Collected data
+ + + + +

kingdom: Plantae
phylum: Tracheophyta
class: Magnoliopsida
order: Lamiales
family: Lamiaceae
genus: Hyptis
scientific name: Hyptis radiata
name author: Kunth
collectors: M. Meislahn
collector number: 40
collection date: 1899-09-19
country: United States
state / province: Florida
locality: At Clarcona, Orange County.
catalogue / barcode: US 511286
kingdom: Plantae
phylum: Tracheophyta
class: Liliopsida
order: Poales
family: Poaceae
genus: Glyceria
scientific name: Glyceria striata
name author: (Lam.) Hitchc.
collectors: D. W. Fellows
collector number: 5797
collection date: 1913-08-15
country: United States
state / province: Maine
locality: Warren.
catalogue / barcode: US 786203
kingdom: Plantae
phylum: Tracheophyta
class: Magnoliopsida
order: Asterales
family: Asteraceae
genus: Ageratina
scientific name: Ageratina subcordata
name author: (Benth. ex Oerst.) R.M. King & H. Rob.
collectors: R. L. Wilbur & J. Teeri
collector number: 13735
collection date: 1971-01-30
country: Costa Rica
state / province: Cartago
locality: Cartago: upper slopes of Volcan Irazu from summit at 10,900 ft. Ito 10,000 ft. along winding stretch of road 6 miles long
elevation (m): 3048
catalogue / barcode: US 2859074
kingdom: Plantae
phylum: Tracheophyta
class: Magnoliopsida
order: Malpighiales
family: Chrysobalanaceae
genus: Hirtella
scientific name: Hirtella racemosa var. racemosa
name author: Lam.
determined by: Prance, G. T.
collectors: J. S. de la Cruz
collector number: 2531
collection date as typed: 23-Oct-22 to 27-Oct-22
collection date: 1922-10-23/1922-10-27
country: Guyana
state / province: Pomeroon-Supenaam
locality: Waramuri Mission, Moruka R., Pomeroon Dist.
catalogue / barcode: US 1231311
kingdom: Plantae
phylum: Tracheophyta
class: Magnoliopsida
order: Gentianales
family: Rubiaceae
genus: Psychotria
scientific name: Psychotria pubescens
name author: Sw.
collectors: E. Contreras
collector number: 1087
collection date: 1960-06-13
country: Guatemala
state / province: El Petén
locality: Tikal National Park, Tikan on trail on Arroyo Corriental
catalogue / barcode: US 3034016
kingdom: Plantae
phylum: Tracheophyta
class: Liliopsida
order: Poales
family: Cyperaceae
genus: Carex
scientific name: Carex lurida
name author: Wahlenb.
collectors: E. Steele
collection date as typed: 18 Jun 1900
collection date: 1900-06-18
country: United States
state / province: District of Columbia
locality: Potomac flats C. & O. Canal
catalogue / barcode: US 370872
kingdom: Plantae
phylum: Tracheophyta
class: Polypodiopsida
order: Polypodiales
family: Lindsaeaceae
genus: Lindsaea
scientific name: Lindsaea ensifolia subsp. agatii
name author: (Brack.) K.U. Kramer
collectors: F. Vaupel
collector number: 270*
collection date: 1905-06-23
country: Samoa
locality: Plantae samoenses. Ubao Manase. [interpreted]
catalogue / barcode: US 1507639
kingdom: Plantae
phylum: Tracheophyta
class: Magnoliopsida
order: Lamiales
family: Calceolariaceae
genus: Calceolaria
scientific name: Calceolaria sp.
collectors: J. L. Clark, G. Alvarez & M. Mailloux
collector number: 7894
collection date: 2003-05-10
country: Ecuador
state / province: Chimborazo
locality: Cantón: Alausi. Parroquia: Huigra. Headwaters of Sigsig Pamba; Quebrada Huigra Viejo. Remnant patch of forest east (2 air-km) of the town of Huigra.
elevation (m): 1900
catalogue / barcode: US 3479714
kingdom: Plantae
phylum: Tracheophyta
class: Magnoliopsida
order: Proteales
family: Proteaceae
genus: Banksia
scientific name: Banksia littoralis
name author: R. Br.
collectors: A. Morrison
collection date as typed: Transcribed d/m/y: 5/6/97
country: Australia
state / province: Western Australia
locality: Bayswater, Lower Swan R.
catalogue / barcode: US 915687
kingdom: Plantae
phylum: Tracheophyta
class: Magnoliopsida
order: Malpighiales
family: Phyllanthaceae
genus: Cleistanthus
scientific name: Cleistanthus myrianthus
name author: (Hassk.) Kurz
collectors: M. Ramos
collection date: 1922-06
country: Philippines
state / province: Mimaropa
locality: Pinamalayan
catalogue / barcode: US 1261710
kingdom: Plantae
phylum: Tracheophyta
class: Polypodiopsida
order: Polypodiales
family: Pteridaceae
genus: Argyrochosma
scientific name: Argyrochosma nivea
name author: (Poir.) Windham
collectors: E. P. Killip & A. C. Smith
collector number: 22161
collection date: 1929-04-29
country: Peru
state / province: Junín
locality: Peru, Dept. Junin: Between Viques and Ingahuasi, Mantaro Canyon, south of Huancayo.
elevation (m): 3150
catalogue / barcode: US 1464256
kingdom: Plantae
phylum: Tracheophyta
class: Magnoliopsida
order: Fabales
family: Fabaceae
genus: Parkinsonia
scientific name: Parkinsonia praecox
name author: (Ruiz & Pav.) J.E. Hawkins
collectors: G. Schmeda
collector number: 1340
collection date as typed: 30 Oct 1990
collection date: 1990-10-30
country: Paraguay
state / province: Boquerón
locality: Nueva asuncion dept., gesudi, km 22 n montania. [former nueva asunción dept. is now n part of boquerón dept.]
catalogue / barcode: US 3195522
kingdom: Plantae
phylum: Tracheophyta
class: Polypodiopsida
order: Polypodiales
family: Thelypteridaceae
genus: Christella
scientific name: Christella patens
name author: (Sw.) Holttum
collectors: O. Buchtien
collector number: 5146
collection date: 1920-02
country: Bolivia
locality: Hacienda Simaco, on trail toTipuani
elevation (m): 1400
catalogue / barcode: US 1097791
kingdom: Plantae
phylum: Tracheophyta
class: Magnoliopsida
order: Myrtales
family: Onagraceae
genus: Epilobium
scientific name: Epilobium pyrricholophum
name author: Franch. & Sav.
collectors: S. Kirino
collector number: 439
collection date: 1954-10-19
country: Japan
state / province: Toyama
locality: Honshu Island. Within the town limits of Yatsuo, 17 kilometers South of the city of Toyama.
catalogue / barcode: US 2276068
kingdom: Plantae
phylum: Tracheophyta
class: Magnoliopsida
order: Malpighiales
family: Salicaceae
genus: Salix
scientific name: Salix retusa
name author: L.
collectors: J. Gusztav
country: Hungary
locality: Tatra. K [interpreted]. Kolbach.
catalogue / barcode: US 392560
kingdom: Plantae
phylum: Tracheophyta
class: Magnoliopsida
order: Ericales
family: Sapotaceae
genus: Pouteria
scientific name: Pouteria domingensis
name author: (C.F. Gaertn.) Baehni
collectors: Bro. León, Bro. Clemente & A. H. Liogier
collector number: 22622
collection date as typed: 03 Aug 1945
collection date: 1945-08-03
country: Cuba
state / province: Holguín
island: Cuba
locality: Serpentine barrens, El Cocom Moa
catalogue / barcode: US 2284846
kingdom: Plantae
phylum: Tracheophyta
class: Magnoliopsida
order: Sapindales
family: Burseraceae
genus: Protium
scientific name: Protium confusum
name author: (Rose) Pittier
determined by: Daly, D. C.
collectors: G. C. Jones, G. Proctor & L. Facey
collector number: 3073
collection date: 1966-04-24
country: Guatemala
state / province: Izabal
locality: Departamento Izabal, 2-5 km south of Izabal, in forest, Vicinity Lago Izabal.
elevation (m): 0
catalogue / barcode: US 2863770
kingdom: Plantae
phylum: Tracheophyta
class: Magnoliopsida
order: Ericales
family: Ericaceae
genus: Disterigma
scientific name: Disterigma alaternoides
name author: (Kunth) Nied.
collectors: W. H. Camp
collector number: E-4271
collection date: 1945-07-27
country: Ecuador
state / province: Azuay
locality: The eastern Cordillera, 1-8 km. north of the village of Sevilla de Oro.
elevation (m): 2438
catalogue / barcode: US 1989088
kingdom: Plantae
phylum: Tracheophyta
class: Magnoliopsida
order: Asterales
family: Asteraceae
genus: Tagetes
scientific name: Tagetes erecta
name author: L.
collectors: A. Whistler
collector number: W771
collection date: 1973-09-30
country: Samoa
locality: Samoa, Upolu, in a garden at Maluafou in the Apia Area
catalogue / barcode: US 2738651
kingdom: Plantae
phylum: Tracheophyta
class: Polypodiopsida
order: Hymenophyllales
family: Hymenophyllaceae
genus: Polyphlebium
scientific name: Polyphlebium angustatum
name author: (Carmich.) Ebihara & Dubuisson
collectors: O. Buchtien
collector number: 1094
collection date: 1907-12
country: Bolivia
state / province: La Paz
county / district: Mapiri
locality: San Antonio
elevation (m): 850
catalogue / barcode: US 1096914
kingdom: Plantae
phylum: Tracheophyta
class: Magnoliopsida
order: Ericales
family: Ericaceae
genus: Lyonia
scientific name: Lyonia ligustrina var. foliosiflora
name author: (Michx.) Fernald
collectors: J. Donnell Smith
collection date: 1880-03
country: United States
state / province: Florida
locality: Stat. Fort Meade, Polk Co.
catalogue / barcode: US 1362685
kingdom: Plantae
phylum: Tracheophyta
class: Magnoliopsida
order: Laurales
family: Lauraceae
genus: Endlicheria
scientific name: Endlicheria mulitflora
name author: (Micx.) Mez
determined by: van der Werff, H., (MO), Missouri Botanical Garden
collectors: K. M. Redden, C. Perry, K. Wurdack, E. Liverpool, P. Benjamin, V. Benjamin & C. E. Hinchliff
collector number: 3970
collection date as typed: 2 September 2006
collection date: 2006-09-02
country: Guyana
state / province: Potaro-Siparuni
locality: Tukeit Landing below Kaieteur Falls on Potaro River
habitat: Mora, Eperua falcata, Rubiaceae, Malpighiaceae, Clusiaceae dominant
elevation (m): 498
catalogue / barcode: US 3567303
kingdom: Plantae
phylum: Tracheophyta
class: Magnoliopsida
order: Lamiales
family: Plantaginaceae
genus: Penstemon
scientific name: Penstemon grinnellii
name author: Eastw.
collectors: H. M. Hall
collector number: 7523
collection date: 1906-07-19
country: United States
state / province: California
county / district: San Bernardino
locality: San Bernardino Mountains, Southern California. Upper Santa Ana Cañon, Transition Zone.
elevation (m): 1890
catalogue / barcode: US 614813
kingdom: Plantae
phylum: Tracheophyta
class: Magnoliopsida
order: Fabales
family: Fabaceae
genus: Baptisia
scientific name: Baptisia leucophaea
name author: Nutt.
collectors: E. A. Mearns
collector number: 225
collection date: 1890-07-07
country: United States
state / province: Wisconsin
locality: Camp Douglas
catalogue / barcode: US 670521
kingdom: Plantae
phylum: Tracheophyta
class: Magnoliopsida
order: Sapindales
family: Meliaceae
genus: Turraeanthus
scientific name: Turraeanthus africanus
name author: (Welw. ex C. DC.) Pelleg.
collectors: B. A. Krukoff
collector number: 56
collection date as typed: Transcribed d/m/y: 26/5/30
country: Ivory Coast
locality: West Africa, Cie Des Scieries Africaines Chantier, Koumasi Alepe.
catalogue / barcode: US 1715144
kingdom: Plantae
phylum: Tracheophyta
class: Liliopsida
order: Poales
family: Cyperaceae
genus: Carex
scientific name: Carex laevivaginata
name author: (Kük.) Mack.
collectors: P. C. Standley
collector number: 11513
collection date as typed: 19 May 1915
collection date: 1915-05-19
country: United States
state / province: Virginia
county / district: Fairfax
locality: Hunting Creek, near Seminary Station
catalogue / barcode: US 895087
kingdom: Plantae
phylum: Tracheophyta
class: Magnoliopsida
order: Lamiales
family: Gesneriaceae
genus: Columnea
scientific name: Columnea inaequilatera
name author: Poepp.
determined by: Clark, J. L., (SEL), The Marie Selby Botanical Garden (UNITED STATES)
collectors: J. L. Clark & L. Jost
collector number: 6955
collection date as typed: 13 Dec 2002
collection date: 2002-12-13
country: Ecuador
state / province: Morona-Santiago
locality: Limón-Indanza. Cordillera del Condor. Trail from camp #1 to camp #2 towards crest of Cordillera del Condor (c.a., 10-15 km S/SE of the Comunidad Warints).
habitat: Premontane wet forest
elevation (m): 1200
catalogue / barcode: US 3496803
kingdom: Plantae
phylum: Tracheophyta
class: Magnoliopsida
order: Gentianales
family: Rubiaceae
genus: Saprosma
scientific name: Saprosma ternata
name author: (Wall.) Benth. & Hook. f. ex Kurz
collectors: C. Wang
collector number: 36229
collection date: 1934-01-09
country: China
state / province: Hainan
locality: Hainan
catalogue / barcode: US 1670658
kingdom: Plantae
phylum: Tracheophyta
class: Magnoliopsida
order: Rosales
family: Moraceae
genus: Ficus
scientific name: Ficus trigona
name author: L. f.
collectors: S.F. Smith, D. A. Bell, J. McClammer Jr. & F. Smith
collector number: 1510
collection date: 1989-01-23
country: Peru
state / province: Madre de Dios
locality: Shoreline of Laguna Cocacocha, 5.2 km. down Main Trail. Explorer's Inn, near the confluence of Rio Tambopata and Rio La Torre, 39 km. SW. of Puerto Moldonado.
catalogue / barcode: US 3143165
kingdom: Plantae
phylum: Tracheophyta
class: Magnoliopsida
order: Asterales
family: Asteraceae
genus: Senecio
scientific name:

+ + + + +

_THE REQUEST_: Copy the lines of the records above, starting with the line that holds "collector number: E-4271" and ending with the line that holds "genus: Lyonia", including both of those lines.

_TASK SOLUTION_:
collector number: E-4271
collection date: 1945-07-27
country: Ecuador
state / province: Azuay
locality: The eastern Cordillera, 1-8 km. north of the village of Sevilla de Oro.
elevation (m): 2438
catalogue / barcode: US 1989088
kingdom: Plantae
phylum: Tracheophyta
class: Magnoliopsida
order: Asterales
family: Asteraceae
genus: Tagetes
scientific name: Tagetes erecta
name author: L.
collectors: A. Whistler
collector number: W771
collection date: 1973-09-30
country: Samoa
locality: Samoa, Upolu, in a garden at Maluafou in the Apia Area
catalogue / barcode: US 2738651
kingdom: Plantae
phylum: Tracheophyta
class: Polypodiopsida
order: Hymenophyllales
family: Hymenophyllaceae
genus: Polyphlebium
scientific name: Polyphlebium angustatum
name author: (Carmich.) Ebihara & Dubuisson
collectors: O. Buchtien
collector number: 1094
collection date: 1907-12
country: Bolivia
state / province: La Paz
county / district: Mapiri
locality: San Antonio
elevation (m): 850
catalogue / barcode: US 1096914
kingdom: Plantae
phylum: Tracheophyta
class: Magnoliopsida
order: Ericales
family: Ericaceae
genus: Lyonia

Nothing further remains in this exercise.